* WHAT IS REQUIRED
Keep every line of the data below that has the string "APERTURE" and present those lines.

* DATA TO USE

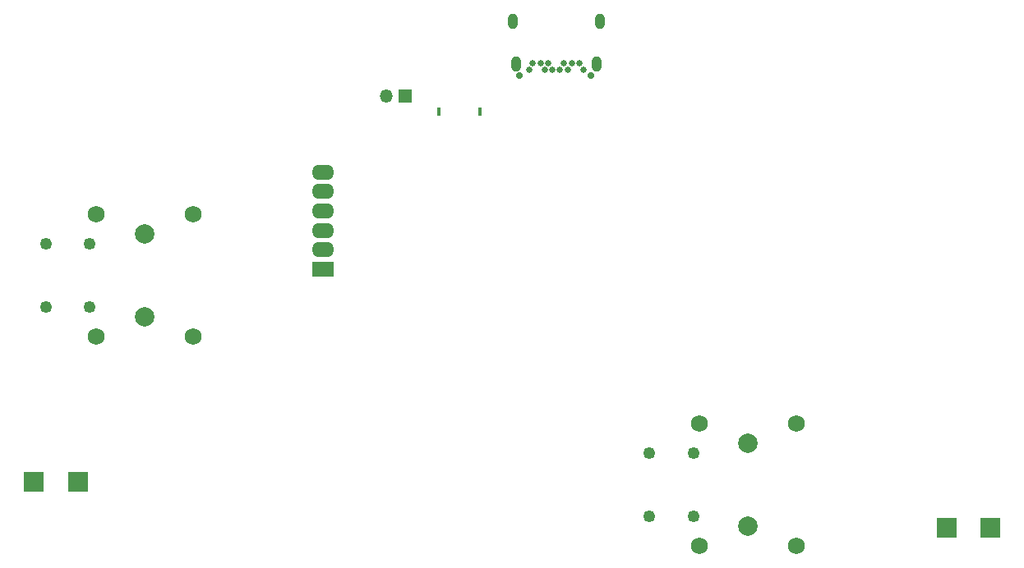
<source format=gbr>
G04 #@! TF.GenerationSoftware,KiCad,Pcbnew,7.0.2*
G04 #@! TF.CreationDate,2023-05-25T22:37:04-07:00*
G04 #@! TF.ProjectId,procon_gcc_main_pcb,70726f63-6f6e-45f6-9763-635f6d61696e,1*
G04 #@! TF.SameCoordinates,Original*
G04 #@! TF.FileFunction,Soldermask,Bot*
G04 #@! TF.FilePolarity,Negative*
%FSLAX46Y46*%
G04 Gerber Fmt 4.6, Leading zero omitted, Abs format (unit mm)*
G04 Created by KiCad (PCBNEW 7.0.2) date 2023-05-25 22:37:04*
%MOMM*%
%LPD*%
G01*
G04 APERTURE LIST*
%ADD10O,0.400000X0.900000*%
%ADD11R,2.300000X1.600000*%
%ADD12O,2.300000X1.600000*%
%ADD13R,2.000000X2.000000*%
%ADD14C,1.750000*%
%ADD15C,2.000000*%
%ADD16C,1.250000*%
%ADD17R,1.350000X1.350000*%
%ADD18O,1.350000X1.350000*%
%ADD19C,0.700000*%
%ADD20C,0.650000*%
%ADD21O,1.000000X1.600000*%
G04 APERTURE END LIST*
D10*
X126333519Y-101965000D03*
X130633519Y-101965000D03*
D11*
X114400000Y-118200000D03*
D12*
X114400000Y-116200000D03*
X114400000Y-114200000D03*
X114400000Y-112200000D03*
X114400000Y-110200000D03*
X114400000Y-108200000D03*
D13*
X178675000Y-144906500D03*
X84675000Y-140125000D03*
D14*
X153235000Y-134115000D03*
X153235000Y-146765000D03*
D15*
X158235000Y-136140000D03*
X158235000Y-144740000D03*
D14*
X163235000Y-134115000D03*
X163235000Y-146765000D03*
D16*
X152585000Y-137190000D03*
X152585000Y-143690000D03*
X148085000Y-137190000D03*
X148085000Y-143690000D03*
D17*
X122920000Y-100330000D03*
D18*
X120920000Y-100330000D03*
D19*
X142060000Y-98275000D03*
X134710000Y-98275000D03*
D20*
X135660000Y-97625000D03*
X136060000Y-96925000D03*
X136860000Y-96925000D03*
X137260000Y-97625000D03*
X137660000Y-96925000D03*
X138060000Y-97625000D03*
X138860000Y-97625000D03*
X139260000Y-96925000D03*
X139660000Y-97625000D03*
X140060000Y-96925000D03*
X140860000Y-96925000D03*
X141260000Y-97625000D03*
D21*
X142950000Y-92635000D03*
X142590000Y-97025000D03*
X134330000Y-97025000D03*
X133970000Y-92635000D03*
D14*
X91045000Y-112545000D03*
X91045000Y-125195000D03*
D15*
X96045000Y-114570000D03*
X96045000Y-123170000D03*
D14*
X101045000Y-112545000D03*
X101045000Y-125195000D03*
D16*
X90395000Y-115620000D03*
X90395000Y-122120000D03*
X85895000Y-115620000D03*
X85895000Y-122120000D03*
D13*
X89175000Y-140125000D03*
X183175000Y-144906500D03*
M02*

</source>
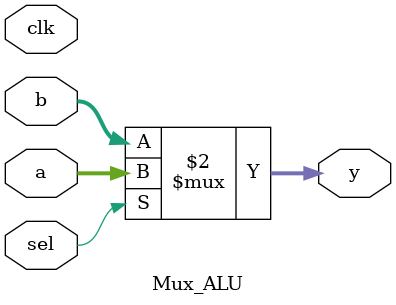
<source format=v>
module Mux_ALU(
    output reg [4:0] y, //[BITS-1:0] y, Output of Multiplexer
    input wire [4:0] a, b, //[BITS-1:0] a, Input 1 of Multiplexer b, // Input 0 of Multiplexer
    input wire sel, clk// Select input is ALUSrc
    );
    always @(*)
    begin
        y = sel ? a : b;
        end
endmodule
</source>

* EXPECTED OUTPUT
G04 APERTURE LIST*
G04 APERTURE END LIST*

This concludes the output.